Lorenzo Saunders, Letter to Thomas Gregg, 28 January 1885
, Charles A. Shook, The True Origin of the Book of Mormon (Cincinnati, Ohio: Standard Publishing Co., 1914, p. 132-33). Cited in: Dan Vogel, ed., Early Mormon Documents, 3 vols. (Salt Lake City: Signature Books, 1996-2000, 3:177-79.***
 
They were mormons whyme. The original, who built it all, on lies, and lied to their last day.
Jacob was an exmormo and never denied his testimony:

Even though Jacob severed his relationship with the Church, he never denied his experience with the gold plates and the Book of Mormon. In 1888, John C. Whitmer, Jacob’s son, recalled his father’s last words about his part as a witness. This is what he said, “My father (Jacob Whitmer) was always faithful and true to his testimony in regard to the Book of Mormon, and confirmed it on his deathbed.”

If I were about to die, and I was about to go meet God, the last thing I would want is to keep a lie going. I would want to clear my conscience as fast as I could. He had every opportunity and every reason to do it. He had nothing to gain by keeping the story going, and nothing to lose by going public with a recantation of his testimony. The fact is that he never recanted, even on his death bed, because he knew what he had witnessed and signed his name too was true.
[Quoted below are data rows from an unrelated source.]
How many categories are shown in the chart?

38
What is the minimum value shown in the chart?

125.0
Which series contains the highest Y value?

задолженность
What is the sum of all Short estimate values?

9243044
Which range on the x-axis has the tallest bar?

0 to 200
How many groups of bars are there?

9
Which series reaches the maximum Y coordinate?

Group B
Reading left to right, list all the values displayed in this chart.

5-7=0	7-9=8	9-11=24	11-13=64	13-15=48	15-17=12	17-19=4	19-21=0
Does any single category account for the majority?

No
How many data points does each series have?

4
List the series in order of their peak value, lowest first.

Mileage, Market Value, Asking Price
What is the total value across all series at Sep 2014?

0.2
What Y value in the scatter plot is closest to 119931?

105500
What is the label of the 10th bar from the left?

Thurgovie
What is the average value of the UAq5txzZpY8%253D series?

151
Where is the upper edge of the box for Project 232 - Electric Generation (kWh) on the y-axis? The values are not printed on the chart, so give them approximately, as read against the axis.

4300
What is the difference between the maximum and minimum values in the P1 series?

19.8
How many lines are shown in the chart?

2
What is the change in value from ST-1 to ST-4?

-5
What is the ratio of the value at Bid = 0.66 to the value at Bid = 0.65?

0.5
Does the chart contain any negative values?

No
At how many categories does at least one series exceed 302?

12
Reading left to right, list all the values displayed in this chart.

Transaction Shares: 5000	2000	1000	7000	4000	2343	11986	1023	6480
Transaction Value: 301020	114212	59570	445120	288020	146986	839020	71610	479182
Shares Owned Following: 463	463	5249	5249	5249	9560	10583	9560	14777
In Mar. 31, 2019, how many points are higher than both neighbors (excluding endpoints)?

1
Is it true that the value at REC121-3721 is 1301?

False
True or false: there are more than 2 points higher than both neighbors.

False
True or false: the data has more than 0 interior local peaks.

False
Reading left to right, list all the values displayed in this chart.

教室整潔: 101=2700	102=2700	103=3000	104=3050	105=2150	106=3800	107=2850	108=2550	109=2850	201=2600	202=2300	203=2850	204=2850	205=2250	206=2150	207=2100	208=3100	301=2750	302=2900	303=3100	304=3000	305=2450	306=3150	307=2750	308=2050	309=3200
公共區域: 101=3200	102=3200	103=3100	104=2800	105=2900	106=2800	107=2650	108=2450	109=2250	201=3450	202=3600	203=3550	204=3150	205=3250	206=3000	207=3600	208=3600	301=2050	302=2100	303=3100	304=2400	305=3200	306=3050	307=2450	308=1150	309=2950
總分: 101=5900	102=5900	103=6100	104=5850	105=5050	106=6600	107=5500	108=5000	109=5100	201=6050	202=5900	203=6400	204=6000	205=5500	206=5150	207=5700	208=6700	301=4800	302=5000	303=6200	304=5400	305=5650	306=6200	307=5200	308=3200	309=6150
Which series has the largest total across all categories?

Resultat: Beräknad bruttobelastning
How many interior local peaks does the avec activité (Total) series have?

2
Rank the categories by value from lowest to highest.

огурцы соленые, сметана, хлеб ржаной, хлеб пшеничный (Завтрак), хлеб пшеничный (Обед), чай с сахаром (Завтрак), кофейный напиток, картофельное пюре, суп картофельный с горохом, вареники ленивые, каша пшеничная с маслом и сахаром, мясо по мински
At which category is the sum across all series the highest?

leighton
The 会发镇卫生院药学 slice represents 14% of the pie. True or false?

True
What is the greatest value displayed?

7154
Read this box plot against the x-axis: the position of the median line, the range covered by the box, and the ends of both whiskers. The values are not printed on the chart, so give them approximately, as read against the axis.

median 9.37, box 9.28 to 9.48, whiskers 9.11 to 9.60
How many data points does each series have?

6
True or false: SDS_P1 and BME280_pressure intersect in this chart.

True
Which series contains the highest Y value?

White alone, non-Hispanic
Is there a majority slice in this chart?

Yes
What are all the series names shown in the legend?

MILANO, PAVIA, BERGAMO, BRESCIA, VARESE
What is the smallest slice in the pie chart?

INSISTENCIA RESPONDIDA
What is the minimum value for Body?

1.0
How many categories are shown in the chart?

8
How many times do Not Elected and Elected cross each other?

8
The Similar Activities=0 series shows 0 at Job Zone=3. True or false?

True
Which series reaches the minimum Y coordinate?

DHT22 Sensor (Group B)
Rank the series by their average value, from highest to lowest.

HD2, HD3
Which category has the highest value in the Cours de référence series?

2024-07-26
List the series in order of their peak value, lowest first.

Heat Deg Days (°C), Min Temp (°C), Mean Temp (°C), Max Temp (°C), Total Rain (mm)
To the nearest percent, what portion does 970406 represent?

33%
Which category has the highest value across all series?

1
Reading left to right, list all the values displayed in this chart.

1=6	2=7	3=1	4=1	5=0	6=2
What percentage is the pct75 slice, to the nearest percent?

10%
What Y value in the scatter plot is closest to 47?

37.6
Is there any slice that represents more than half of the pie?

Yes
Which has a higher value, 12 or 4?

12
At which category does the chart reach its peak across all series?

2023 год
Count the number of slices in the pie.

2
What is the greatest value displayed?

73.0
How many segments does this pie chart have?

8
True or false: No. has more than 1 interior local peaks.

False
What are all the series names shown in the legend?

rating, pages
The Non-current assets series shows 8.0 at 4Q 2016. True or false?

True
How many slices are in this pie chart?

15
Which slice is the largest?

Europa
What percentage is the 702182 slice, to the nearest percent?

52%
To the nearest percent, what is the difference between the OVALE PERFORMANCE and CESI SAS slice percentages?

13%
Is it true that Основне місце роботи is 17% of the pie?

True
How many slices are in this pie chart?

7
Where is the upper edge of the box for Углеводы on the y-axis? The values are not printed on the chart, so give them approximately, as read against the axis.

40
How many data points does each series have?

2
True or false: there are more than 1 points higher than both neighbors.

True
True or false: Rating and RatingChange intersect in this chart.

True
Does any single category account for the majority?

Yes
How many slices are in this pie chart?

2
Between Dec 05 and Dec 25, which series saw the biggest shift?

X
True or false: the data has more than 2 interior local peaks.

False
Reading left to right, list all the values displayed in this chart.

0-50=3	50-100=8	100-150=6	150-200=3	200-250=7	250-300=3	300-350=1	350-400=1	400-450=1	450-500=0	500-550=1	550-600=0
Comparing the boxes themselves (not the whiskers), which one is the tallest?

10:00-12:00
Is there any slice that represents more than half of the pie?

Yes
However this is not the point. MelanieAnn said that no witness saw the book of mormon. I refuted her claim. See the point? Now of course, I wonder how many exmormons like yourself have never denied their testimony on this forum.
 
Of course not whyme, they lied, do you think they are going to tell you they lied?
 
…Hiram Page did in fact see, touch, and lift the plates.
To the best of my knowledge, Page never made a claim to have personally seen, touched, and lifted the plates; and certainly, those who did make such a claim, pointed out that the plates were “wrapped in a tow frock” during the entirety of the ‘viewing’ of them.

Rather, like many of the other ‘witnesses’ such as Harris and Cowdery, Page alluded to a spiritual experience which confirmed in him the legitimacy of Smith’s claims in one way or another. Perhaps you would be so kind as to correct my erroneous knowledge of this matter?
 
it’s funny that the LDS don’t see anything wrong with most of the Witnesses leaving the LDS Church or were excommunicated, and that the only ones that remained in the “True Church” were Smith Sr., Hyrum, and Samuel, aka his father and two brothers. All of the Three Witnesses, referred to in the Book of Mormon and D&C, to whom “all things were revealed”, left the church.

hmm…
 
oh and the LDS Church isn’t unique with having Plates revealed to a “prophet” with witnesses.
 
Hm? What are you referring to?
The Strangite Church of Jesus Christ of Latter day Saints. James Strang was one of the people up for succession of Joseph Smith as Prophet. He too claimed to receive Plates after being directed by an angel, incuding the Voree Plates and the Plates of Laban. Interestingly, both Smith and Strang had many of their witnesses defect in some manner, with many of Smith’s witnesses leaving his church or being excommunicated, and many of Strang’s witnesses denying his Plates and leaving his church.

strangite.org/Welcome.htm
 
Here is something else that was said by Whitmer in his “An Address to All Believers in Christ”. LDS like to say that Whitmer maintained his testimony of the Book of Mormon until the end of his life, which he did. Here is another heavenly revelation received by Whitmer, after he was excommunicated:

“If you believe my testimony to the Book of Mormon; if you believe that God spake to us three witnesses by his own voice, then I tell you that in June, 1838, God spake to me again by his own voice from the heavens, and told me to “separate myself from among the Latter Day Saints, for as they sought to do unto me, should it be done unto them.” In the spring of 1838, the heads of the church and many of the members had gone deep into error and blindness.”

Seems like God wasn’t pleased with the true Church…Whitmer then founded his own version of the LDS religion, the Church of Christ (Whitmerite).